Make buy-ins affordable. Decades ago, the gold standard for determining a new partner’s buy-in amount was a three step process. First, compute the value of the firm, making sure to include goodwill (usually at one-times revenue). Second, somehow decide an ownership percentage to award to the new partner. Third, multiply the ownership percentage times the value of the firm and…voila…there’s the buy-in. New partners were instructed to deliver a suitcase of 5s and 10s, totaling several hundred thousand dollars, to the firm.
Those days, for most firms, large and small, are long gone. New partners are neither willing nor able to afford huge-buy-ins. Firms now decide on a statutory buy-in amount that is (a) independent of ownership percentage and (b) more nominal, usually in the $75,000 to $150,000 range. A critical parallel policy is to avoid equating the buy-in amount to the new partners’ ownership in the firm. It makes no sense for a new partner to pay a nominal buy-in and receive in exchange, a share in the firm’s value that is immediately 5-10 times the buy-in amount.
How to Bring in New Partners is written for firms fortunate enough to have staff with the right stuff to be partners. But they may not know the current best practices for doing so.

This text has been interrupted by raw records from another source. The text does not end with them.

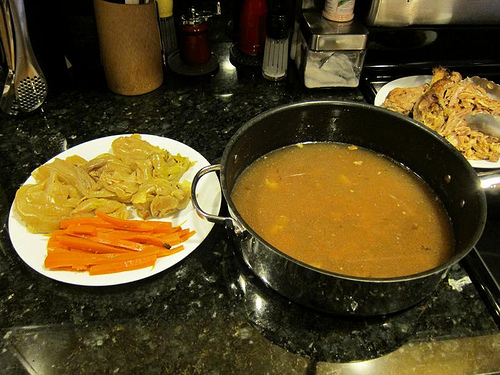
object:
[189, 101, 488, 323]
pot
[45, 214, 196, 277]
carrots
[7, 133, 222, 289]
plate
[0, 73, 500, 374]
counter top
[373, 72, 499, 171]
plate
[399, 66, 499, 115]
chicken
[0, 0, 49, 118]
utensils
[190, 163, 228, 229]
handle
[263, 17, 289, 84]
shaker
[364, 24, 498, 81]
stove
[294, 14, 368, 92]
container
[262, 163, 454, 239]
broth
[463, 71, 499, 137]
tongs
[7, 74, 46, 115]
holes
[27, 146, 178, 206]
cabbage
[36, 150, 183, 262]
food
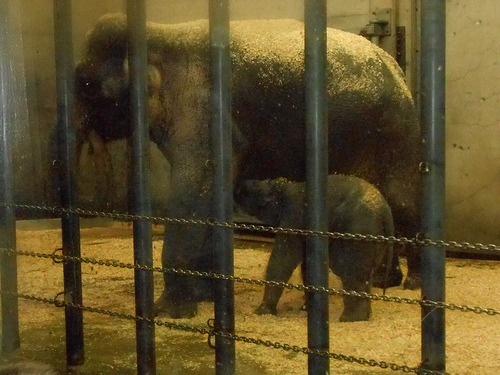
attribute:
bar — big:
[50, 0, 83, 370]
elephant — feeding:
[80, 18, 436, 208]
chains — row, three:
[7, 200, 499, 373]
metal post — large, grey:
[0, 7, 30, 365]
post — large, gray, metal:
[413, 1, 449, 372]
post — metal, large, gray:
[283, 7, 360, 369]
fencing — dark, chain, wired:
[3, 196, 498, 371]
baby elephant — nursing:
[231, 176, 391, 324]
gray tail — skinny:
[379, 237, 395, 297]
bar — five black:
[416, 2, 455, 369]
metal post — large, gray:
[145, 36, 487, 373]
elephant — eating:
[39, 8, 440, 318]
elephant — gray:
[54, 10, 417, 321]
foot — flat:
[255, 301, 281, 318]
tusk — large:
[80, 124, 115, 180]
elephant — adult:
[43, 9, 243, 301]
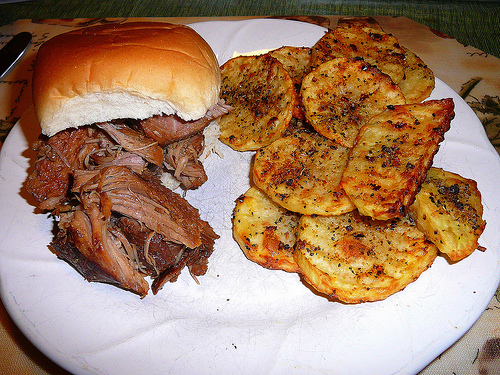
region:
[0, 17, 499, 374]
A delicious served meal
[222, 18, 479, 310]
Slices of roast potatoes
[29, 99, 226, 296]
The brown grilled meat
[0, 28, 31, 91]
A partially blocked cutlerly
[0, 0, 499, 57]
The green top background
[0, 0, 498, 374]
A served main course dish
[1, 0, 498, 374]
Served meal on a table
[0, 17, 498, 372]
The rounded white plate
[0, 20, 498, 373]
A patterned table background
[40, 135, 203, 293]
pulled pork on the plate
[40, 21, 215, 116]
the bun on the pork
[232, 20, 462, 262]
potato slices on the plate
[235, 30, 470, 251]
potato slices are fried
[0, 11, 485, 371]
the plate is white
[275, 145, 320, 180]
seasoning on the potato slice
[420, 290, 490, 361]
the edge of the plate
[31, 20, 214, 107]
the bun is brown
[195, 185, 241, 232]
cracks on the plate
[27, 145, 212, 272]
the pork is sinewy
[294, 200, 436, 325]
This is a piece of food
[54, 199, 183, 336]
This is a piece of food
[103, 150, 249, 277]
This is a piece of food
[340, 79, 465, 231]
This is a piece of food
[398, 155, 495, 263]
This is a piece of food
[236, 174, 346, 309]
This is a piece of food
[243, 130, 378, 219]
This is a piece of food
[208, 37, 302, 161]
This is a piece of food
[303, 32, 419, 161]
This is a piece of food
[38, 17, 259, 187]
This is a piece of food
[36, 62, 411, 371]
a plate of snacks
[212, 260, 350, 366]
plate is white in color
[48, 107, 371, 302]
food is delicious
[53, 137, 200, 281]
meat is brown in color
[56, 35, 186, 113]
bread is brown in color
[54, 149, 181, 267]
meat is apetising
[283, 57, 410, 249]
crips are brown in color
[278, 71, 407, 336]
srips are delicious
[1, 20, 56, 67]
knife is silvery in color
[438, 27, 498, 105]
table is brown in color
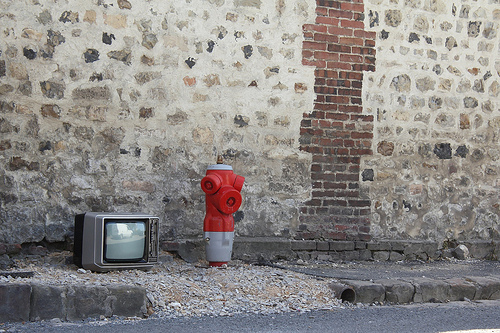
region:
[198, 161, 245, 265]
A red and gray fire hydrant.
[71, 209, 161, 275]
A small old television.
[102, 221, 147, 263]
Gray screen of a small television.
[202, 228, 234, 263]
Bottom gray strip on a red fire hydrant.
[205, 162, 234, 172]
Top gray cap on a red fire hydrant.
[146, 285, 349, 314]
Busted up concrete coming down onto the road.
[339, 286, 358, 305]
The end of a pipe in the road.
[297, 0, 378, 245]
Section of brick wall coming down.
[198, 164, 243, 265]
A gray and red fire hydrant.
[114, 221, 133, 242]
White reflection on the television screen.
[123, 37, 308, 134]
the wall has dots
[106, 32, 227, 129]
the wall has dots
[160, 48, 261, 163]
the wall has dots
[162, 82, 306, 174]
the wall has dots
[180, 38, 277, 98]
the wall has dots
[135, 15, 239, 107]
the wall has dots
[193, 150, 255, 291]
the tube is orange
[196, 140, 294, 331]
the tube is orange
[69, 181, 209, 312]
the tv is old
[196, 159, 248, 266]
this is a hydrant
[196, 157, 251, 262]
the hydrant is red and white in color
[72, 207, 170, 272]
this is a television set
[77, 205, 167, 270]
the television set is off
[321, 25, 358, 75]
the wall is made of bricks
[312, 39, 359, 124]
the wall is old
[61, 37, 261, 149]
the wall is of stones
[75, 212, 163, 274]
the television is old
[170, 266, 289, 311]
the floor is dirty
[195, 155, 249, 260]
the hydrant is short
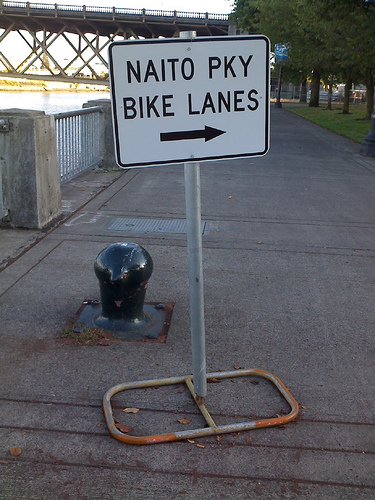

It addresses ►what a partner’s role is these days, ►the non-equity partner position, ►how firms develop staff into partner, ►determining the buy-in ►what a new partner gets for the buy-in ►compensating new partners ►determining ownership percentage ► voting ►maintaining a new partner’s capital account ►non-compete and non-solicitation agreements covenants ►22 provisions of a well-conceived partner buyout plan
Make buyouts sensible. A sure way to cause prospective partners to reject a partnership offer is to require them to sign a retirement/buyout agreement that is hopelessly out-of-date and onerous. The firm should not pay a buyout to partners who fail to provide proper notice and/or fail to transition their clients to other firm members. In most cases, the main way a firm finances buyouts to retired partners is by no longer having to compensate the retirees. If the income to the remaining partners after a partner retires stays unchanged or decreases, this is a clear sign that the buyout agreement has been poorly conceived.
Help new partners understand that voting is overrated. Yes, new owners of a company are legally entitled to a vote. But they quickly find that having a vote isn’t a big deal. First, despite the fact that the firm may be legally organized as a partnership, it’s run like a corporation. Most decisions are made by management (the MP and his/her team) or the Executive Committee/Board. New partners quickly find out that partners do not have the inalienable right to participate in every firm decision.
Second, influenced by the above, firms rarely take formal votes of the full partner group. Instead, most decisions are made by consensus after a discussion. Having a vote really means having the opportunity to persuade your other partners.
Partners understand that mandatory retirement is a good thing. Seems counter-intuitive, doesn’t it? If partners have this cool job, why would they agree to retire before they want to? The answer is succession planning. Firms dominated by partners in their late 60s and 70s will gradually lose their best young talent, who see old people clinging to their clients, billable work and firm leadership, thereby depriving them of personal growth opportunities.